I think I’ll be optimising a lot going forward but for starters I’m very pleased that particles on the GPU look identical to CPU updated particles, that’s obviously an important thing. Secondly they do run extrememly fast. I’m on a mediocre card (1660gtx) and it updated 1 million particles at about 150fps without simplex noise, or about 250k at 150fps with simplex noise particles. This is with smallish particles so fill rate wouldn’t be so much of an issue. What I really need to do though is start profiling in NVidia insights to see where the bottlenecks are as I’m sure I can improve performance more.
Editor Updates
As mentioned the big addition in the editor is the replacing of Motion Randomness with a simplex noise algorithm. With this there are 5 new Attributes to control noise:
Base Noise Offset
The noise algorithm is passed the X and Y coordinates of the particle and it passes back a noise value between -1 and 1. If you think of the x and y coords plotting an area on a graph then the offset simply offsets where on the graph you plot. A good idea here is to put the emitter on a loop and slowly change the offset over time. See the Motion Randomness effects in the LibraryExamples that come with the alpha version to see what I mean. Having said this, it’s very likely that I’ll add a property that will do the same thing in the future as this creates some greate results.
Variation Noise Offset
You can also vary the offset using this attribute. Higher values here will make the movement much less uniform and more random.
Variation Noise Resolution
I was at odds as to where to put this but for now decided on variation, I think I’ll probably move it to base though now that I think about it. This basically changes the resolution of the x,y lookup so higher numbers will mean wider arcs in the movement of each particles.
Overtime Velocity Turbulance
This will use the noise value to decide the speed of the particle
Overtime Direction Turbulance
This will use the noise value to decide the direction of particle
Overime Noise Resolution
This will scale the value that you put in Noise Resolution so that you can change the amount of resolution over the lifetime of the particle.
I’ve been playing around a lot with these new attributes and been impressed by the different effects that can be created, I think it will open up a lot of new possibilities in the future. I’m already thinking about the option to use noise to decide where a particle will spawn in an area.
As usual here is the full list of latest changes:
* Removed the effect list in a child window for now.

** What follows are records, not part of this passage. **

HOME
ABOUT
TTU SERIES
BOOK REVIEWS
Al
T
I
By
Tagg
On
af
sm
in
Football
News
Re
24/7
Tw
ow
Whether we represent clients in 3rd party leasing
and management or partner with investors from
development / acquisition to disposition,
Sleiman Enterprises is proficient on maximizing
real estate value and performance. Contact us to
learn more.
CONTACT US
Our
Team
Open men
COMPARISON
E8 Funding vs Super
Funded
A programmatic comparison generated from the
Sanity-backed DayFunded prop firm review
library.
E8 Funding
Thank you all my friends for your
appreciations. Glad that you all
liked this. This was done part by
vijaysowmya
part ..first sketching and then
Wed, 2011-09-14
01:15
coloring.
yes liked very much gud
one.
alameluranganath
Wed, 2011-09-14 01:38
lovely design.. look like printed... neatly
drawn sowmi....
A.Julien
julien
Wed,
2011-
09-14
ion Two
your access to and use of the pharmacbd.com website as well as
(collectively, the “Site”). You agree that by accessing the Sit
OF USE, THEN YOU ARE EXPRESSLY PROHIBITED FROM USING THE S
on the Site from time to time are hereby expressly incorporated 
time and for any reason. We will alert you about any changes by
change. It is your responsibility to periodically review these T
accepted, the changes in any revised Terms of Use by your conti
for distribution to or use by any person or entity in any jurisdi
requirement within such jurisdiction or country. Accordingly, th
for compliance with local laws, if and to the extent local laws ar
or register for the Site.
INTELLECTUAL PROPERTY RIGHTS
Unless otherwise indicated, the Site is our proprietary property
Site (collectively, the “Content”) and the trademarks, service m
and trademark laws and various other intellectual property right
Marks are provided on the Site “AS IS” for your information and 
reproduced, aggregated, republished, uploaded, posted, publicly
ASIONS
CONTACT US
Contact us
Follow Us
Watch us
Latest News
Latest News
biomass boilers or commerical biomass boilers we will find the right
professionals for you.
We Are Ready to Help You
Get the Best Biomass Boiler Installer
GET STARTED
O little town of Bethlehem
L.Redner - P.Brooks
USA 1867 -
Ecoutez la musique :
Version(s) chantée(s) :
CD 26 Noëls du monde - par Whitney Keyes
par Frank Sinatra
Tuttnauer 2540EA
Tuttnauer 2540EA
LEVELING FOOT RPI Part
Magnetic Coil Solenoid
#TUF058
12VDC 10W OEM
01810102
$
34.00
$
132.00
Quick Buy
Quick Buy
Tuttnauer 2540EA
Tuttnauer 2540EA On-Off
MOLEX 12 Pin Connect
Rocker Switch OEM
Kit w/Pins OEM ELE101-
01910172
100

* Fixed a vulkan validation issue relating to the animation tab
* Fixed issue with effect libraries that contained imported effects.
* Improved how velocity makes particles align when they have Align selected in properties.
* Added new Emission angle type on the properties tab. This will make the particle align on emission only and not stay aligned as the particle changes direction thereafter.
* Put emitter size onto the emitter tab for easier access. You can still change the emitter size overtime using the graphs under attributes.
* Moved option to only play the selected emitter onto the Settings menu.
* Setting that changes the updates per second now works correctly.
* When loop length has a value on the properties tab it will now make the sine/square wave generator set it’s width to that length.
* Global zoom attribute now works a lot better and also renamed it to Overal Scale.
* Replaced the current motion randomness algorithm with Simplex Noise algorithm. This means there are additional attributes available – Noise Offset, Noise Resolution, Velocity Turbulance and Direction Turbulance.
* Option to sync refresh rate now properly applies on start up according to whatever setting was saved last.